B: हां, थोड़ी दिक्कत है। मेरी नौकरी चली गई है और मैं नया काम ढूंढ रहा हूं।
RA: ओह, यह तो बुरा हुआ। लेकिन सर, आपको समझना होगा कि लोन का भुगतान समय पर करना बहुत जरूरी है।
B: मैं समझता हूं, लेकिन अभी मेरे पास पैसे नहीं हैं। क्या कुछ समय मिल सकता है?
RA: हम समझते हैं आपकी स्थिति। क्या आप अगले हफ्ते तक कुछ भुगतान कर सकते हैं?
B: मैं कोशिश करूंगा, लेकिन पूरा EMI नहीं दे पाऊंगा। क्या आधा भुगतान चलेगा?
RA: ठीक है, आधा भुगतान अगले हफ्ते तक कर दीजिए। बाकी का क्या प्लान है आपका?
B: मुझे उम्मीद है कि अगले महीने तक मुझे नया काम मिल जाएगा। तब मैं बाकी बकाया चुका दूंगा।
RA: ठीक है। तो हम ऐसा करते हैं - आप अगले हफ्ते तक आधा EMI जमा कर दीजिए, और अगले महीने के 15 तारीख तक बाकी का भुगतान कर दीजिए। क्या यह आपको स्वीकार है?
B: हां, यह ठीक रहेगा। मैं इस प्लान का पालन करने की पूरी कोशिश करूंगा।
RA: बहुत अच्छा। मैं आपको एक SMS भेज रहा हूं जिसमें भुगतान की डिटेल्स होंगी। कृपया इसका पालन करें और समय पर भुगतान करें।
B: ठीक है, धन्यवाद आपके समझने के लिए।
RA: आपका स्वागत है। अगर कोई और सवाल हो तो मुझे बताइएगा। अलविदा।
B: अलविदा।
"""

### TRANSLATION

In [2]:
from transformers import MBartForConditionalGeneration, MBart50TokenizerFast

#using the mbart translation model from facebook, as at some point the conversation would have to be translated to english to summarize it.

model_name = "facebook/mbart-large-50-many-to-many-mmt"
model = MBartForConditionalGeneration.from_pretrained(model_name)
tokenizer = MBart50TokenizerFast.from_pretrained(model_name)

#to avoid exceeding input token length, I have split the conversation into segments, each segment separated by a newline and after ignoring empty strings, the code translates each
#line into Hindi and appends it to the full_translation variable

conv_segments = conversation_hindi.split("\n")
translated_conv_segments = []

for segment in conv_segments:
    if segment.strip(): 
        tokenizer.src_lang = "hi_IN"
        encoded_hi = tokenizer(segment, return_tensors="pt") #forms tokens in Hindi language
        generated_tokens = model.generate(**encoded_hi, forced_bos_token_id=tokenizer.lang_code_to_id["en_XX"])
        translation = tokenizer.batch_decode(generated_tokens, skip_special_tokens=True)[0] #decodes the generated tokens for each segment
        translated_conv_segments.append(translation)

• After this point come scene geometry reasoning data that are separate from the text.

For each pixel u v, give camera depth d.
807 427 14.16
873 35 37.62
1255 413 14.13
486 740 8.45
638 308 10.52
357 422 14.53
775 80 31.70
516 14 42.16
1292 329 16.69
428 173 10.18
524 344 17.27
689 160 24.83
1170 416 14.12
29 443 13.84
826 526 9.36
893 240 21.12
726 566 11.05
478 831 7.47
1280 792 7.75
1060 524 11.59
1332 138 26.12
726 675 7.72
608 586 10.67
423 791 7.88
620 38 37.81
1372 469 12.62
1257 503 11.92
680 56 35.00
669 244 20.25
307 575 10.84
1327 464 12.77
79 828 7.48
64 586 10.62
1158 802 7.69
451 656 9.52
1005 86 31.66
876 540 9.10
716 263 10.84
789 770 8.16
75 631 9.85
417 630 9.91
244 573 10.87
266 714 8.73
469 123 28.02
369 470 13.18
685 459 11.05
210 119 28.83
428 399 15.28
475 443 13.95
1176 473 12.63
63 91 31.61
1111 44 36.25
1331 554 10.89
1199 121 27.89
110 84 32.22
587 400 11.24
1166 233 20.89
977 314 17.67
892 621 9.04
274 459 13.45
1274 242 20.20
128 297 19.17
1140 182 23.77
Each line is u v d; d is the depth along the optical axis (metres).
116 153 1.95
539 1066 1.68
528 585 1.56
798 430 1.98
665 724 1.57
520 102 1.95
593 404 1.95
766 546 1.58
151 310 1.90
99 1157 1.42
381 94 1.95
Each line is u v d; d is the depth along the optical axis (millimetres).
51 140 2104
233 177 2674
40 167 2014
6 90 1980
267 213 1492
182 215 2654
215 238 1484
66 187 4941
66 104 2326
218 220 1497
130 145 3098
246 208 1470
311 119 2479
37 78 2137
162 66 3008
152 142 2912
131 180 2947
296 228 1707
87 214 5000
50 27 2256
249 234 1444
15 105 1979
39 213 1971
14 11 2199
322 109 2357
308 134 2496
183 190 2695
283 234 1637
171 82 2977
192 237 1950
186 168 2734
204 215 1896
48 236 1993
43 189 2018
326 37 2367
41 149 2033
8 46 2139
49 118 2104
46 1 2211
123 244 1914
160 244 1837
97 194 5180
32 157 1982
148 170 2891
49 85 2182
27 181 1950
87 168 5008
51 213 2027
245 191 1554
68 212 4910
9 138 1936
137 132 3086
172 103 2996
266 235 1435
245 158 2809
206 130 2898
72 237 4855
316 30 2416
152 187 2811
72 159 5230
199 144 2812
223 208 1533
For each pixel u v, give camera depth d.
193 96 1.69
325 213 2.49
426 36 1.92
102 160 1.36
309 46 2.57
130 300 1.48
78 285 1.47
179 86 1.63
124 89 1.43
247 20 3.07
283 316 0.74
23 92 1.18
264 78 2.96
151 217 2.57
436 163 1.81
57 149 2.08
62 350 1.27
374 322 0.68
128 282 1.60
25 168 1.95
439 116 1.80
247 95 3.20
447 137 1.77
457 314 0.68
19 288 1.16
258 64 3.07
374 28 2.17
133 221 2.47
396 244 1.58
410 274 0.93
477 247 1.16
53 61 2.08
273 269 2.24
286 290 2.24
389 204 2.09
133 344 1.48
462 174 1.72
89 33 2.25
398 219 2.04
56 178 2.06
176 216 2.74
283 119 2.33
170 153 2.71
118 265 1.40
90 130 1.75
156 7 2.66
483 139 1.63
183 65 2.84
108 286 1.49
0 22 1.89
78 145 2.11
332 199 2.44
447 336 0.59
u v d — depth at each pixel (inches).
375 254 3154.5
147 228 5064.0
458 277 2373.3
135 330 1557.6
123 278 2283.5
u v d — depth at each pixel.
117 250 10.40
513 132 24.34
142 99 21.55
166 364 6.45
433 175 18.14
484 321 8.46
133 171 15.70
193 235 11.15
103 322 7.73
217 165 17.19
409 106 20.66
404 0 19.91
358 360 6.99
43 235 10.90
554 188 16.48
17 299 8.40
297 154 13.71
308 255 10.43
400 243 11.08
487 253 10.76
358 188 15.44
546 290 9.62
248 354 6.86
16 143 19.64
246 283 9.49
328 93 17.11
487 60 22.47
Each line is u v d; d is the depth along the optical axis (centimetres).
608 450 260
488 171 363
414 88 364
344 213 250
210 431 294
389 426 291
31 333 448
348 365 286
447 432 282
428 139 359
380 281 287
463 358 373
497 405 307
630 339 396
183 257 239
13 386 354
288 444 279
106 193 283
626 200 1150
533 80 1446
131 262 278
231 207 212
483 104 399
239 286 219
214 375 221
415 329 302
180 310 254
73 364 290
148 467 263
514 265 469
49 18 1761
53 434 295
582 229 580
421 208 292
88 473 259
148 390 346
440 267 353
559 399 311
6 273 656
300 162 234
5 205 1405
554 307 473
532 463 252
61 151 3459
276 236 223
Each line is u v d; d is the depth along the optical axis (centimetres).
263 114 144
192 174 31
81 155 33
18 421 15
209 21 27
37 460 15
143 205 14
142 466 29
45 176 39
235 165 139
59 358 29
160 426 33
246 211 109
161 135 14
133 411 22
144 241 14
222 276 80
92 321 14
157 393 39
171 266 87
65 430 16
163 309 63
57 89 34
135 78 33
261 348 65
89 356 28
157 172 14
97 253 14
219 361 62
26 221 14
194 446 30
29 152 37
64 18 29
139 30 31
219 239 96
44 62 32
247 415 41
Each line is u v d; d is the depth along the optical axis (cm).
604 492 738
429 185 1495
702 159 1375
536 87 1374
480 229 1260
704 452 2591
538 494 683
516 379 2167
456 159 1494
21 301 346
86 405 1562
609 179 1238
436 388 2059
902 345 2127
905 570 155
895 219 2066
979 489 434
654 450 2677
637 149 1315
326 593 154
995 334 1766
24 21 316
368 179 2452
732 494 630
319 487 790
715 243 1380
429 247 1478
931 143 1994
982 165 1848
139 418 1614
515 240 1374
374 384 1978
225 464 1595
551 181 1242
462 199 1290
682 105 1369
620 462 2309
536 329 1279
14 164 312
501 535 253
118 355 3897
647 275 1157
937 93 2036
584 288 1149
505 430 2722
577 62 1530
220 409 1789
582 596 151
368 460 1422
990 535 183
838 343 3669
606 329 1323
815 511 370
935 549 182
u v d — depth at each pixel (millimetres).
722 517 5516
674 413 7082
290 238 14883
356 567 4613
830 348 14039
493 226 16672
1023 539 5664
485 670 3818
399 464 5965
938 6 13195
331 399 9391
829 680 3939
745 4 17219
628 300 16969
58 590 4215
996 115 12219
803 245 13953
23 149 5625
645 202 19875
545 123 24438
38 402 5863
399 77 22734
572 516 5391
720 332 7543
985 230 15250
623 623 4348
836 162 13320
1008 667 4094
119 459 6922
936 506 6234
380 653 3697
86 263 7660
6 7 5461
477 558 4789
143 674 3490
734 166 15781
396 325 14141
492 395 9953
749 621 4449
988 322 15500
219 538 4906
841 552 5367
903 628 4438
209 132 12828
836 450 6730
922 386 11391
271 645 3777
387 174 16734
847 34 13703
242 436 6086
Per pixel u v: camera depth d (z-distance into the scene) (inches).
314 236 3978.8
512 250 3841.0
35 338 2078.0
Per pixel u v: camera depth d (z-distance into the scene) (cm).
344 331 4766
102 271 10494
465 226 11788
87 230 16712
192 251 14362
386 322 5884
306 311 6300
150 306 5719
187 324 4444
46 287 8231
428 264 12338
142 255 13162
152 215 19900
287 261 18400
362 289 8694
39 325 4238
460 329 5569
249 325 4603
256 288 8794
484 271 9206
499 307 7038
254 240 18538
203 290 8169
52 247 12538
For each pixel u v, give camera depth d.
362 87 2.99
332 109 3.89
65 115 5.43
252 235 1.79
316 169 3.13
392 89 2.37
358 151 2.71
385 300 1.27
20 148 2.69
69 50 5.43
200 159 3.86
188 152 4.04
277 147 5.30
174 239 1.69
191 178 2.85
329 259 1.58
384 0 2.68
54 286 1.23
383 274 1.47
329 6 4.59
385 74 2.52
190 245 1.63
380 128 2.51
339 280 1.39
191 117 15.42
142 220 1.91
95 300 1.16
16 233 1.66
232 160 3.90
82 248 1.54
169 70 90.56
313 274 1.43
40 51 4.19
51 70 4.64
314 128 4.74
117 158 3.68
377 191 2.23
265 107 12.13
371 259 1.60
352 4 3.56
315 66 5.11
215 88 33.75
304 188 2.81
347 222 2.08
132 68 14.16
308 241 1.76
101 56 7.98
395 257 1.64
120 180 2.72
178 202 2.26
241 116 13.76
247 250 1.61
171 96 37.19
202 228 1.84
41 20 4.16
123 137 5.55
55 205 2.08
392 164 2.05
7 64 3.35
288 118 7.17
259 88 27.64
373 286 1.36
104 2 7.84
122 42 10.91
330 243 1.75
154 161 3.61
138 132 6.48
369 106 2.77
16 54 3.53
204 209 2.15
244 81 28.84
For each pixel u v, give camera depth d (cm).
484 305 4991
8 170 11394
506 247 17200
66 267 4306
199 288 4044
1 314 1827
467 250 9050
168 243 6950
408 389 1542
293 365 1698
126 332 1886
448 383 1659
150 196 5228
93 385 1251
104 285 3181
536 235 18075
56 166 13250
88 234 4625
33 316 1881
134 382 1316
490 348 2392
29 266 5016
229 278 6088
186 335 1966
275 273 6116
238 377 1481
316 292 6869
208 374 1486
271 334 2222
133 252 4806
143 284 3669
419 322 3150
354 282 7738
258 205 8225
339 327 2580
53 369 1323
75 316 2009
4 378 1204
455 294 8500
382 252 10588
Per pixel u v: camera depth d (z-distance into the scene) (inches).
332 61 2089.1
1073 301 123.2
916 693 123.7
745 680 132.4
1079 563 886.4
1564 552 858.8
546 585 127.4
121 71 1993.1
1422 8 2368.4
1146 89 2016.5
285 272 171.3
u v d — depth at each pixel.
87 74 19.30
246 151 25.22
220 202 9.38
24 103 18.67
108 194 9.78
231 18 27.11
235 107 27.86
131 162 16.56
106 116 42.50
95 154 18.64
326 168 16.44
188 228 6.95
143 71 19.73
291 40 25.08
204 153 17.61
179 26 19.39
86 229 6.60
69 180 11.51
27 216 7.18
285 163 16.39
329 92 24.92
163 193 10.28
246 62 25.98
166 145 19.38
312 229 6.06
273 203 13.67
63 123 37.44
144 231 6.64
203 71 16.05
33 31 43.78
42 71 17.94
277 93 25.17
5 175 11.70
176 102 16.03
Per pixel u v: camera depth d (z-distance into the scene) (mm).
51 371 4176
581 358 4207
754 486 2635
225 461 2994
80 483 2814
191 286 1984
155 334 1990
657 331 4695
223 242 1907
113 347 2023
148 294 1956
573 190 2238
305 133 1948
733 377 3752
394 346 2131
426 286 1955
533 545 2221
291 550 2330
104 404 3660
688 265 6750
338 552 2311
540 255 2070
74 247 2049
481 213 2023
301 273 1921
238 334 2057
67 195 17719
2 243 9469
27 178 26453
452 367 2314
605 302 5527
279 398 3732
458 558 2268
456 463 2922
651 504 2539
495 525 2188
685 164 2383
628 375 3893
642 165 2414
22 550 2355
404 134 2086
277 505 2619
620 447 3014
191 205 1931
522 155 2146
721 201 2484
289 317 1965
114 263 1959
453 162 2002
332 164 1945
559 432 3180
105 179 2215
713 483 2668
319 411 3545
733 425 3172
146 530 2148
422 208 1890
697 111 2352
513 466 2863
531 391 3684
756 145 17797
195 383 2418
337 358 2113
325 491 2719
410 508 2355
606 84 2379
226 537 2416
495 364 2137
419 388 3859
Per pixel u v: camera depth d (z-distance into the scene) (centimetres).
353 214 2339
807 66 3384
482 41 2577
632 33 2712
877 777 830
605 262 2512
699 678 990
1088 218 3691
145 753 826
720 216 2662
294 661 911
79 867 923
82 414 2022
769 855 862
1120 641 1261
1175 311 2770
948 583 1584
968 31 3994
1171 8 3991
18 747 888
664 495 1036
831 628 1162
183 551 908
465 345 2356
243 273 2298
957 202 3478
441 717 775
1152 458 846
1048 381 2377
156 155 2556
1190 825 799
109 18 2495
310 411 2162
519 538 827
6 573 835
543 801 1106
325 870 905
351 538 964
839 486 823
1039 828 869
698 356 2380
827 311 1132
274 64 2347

full_translation = "\n".join(translated_conv_segments)

print("Full Translation:\n", full_translation)

Full Translation:
 Recovery Agent (RA): Hello Mr. Kumar, I'm talking to X Y Z Finance. I had to talk about your loan.
Borrower: Yes, speak. What's the matter?
RA: Sir, your last month's EMI hasn' t arrived yet. Is there a problem?
B: Yeah, I'm having a little trouble. My job' s gone and I'm looking for a new job.
RA: Oh, that's bad. But sir, you have to understand that it' s very important to pay the loan on time.
B: I understand, but I don 't have the money yet. Can I have some time?
RA: We understand your situation. Can you make some payments by next week?
B: I 'll try, but I can' t give the full EMI. Will half the payment go?
RA: Okay, make half the payment by next week. What's your plan for the rest?
B: I hope to get a new job by next month. Then I 'll pay the rest.
RA: All right. So we 'll do that - you deposit half of the EMI up to the next week, and pay the rest up to the 15th of next month. Do you accept that?
B: Yeah, it 'll be fine. I' ll do my best to follow this plan.
RA: V

### CONVERSATION SUMMARIZATION

In [7]:
from transformers import pipeline

#using the default distilbart summarizer model as it is sufficiently good at summarizing english text.
summarizer = pipeline("summarization")
summary = summarizer(full_translation, max_length=200, min_length=110, do_sample=False) 
print("\nSummary:\n", summary[0]['summary_text'])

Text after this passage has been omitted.